What to do:
A) Summarize the CVS earnings article in two sentences.
B) Carry on the CVS earnings article from its final sentence.

Passage shown:
****************************************
The company reported a decline in fourth-quarter profit but beat Wall Street expectations, helped by strength in its pharmacy benefit unit and prescription volume at its retail pharmacies.
“I talk about a Say-Do ratio,” said Chief Financial Officer Brian Newman. “Where we put out realistic targets and we try to deliver or exceed on expectations.”
Newman said the pharmacy chain’s profit had been declining annually about 5% for the past five years, but grew 5% in 2025, helped by its purchase of some assets of Rite Aid, which filed for bankruptcy.
CVS, which operates one of the largest U.S. pharmacy chains, Aetna insurance and the CVS Caremark pharmacy benefit manager, cut costs and restructured in 2025 after it underperformed in 2024 and replaced its management.
The company kept in place its 2026 adjusted profit forecast of $7.00 to $7.20 per share and revenue projection of at least $400 billion.
“While medical cost trends remain elevated, our experience in 2025 is supportive of our trend assumptions underlying our guidance,” said Newman in a call with analysts.
Analysts expect the company to earn $7.17 per share on revenue of $409.8 billion in 2026, according to LSEG data.
“The reiterated EPS guidance may be a bit of a letdown versus where investor expectations were, but we also aren’t surprised to see a level of prudence given the magnitude of moving pieces across the markets,” said Leerink analyst Michael Cherny.
CVS shares were up slightly in early trading.
CVS posted an adjusted fourth-quarter profit of $1.09 per share, down from $1.19 a year ago, but above analysts’ average estimate of 99 cents.
REVENUE RISES ON PRESCRIPTIONS
Total revenue rose to $105.7 billion for the quarter from $97.7 billion, driven in part by the Rite Aid deal. Prescriptions filled increased 6.3% from the year-ago quarter.
****************************************
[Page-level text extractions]
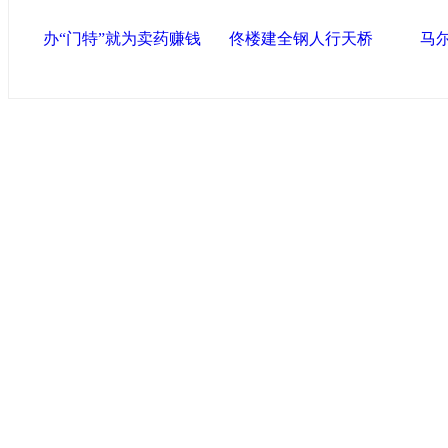
办“门特”就为卖药赚钱
佟楼建全钢人行天桥
马
中国政府网
|
中国网
|
人民网
|
新华网
|
央视网
|
国际在线
|
中
中国共产党新闻
|
中国人权
|
学习时报
|
天津画院网
|
北青网
心
联盟滨海
天津滨海新区官方网站
|
泰达在线
|
滨海新闻网 |
天津开发区
塘沽政务网
|
大港区信息网
|
海泰投资担保
|
滨海新区参观考
友情链接
天津政务网
|
天津科技网
|
北方网
|
天津网
|
今晚报
|
新华网
天津画院网
|
ChinaJoy
|
天津文化信息网
|
上海工业综合开发区
|
创意中
环渤海书画艺术网
版权所有 中国网·滨海高新 电子邮件: binh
****************************************
Answers:
A) CVS posted an adjusted fourth-quarter profit of $1.09 per share, down from $1.19 a year ago but above the analysts' average estimate of 99 cents, helped by its pharmacy benefit unit and prescription volume at its retail pharmacies. The company kept its 2026 forecast of $7.00 to $7.20 in adjusted profit per share and at least $400 billion in revenue, after quarterly revenue rose to $105.7 billion from $97.7 billion, driven in part by the Rite Aid deal.

B)
Revenue in the Health Services segment, which includes the pharmacy benefit management unit, rose to $51.2 billion in the fourth quarter from $47 billion a year earlier.
CVS’s Aetna insurance business reported a medical loss ratio, or the percentage of premiums spent on medical services, of 94.8%, slightly better than analysts’ estimate of 95.5%.
The company said medical cost trends in the quarter, while high, were broadly in line with its expectations.
The CFO said regulations introduced by the Biden administration’s Inflation Reduction Act caused medical costs in its Medicare Advantage business to rise more sharply in the latter part of the year.
Insurers focused on Medicare, the U.S. government program for older adults and people with disabilities, have been pressured by increased demand for medical services and changes in government reimbursement that have hurt revenue.
Last month, the Trump administration proposed a much smaller-than-expected increase to 2027 Medicare Advantage payment rates, which drove down shares of CVS, UnitedHealth and Humana.
CVS announced in 2025 it would stop offering plans established by the Affordable Care Act, commonly referred to as Obamacare, saying the business was unsustainable.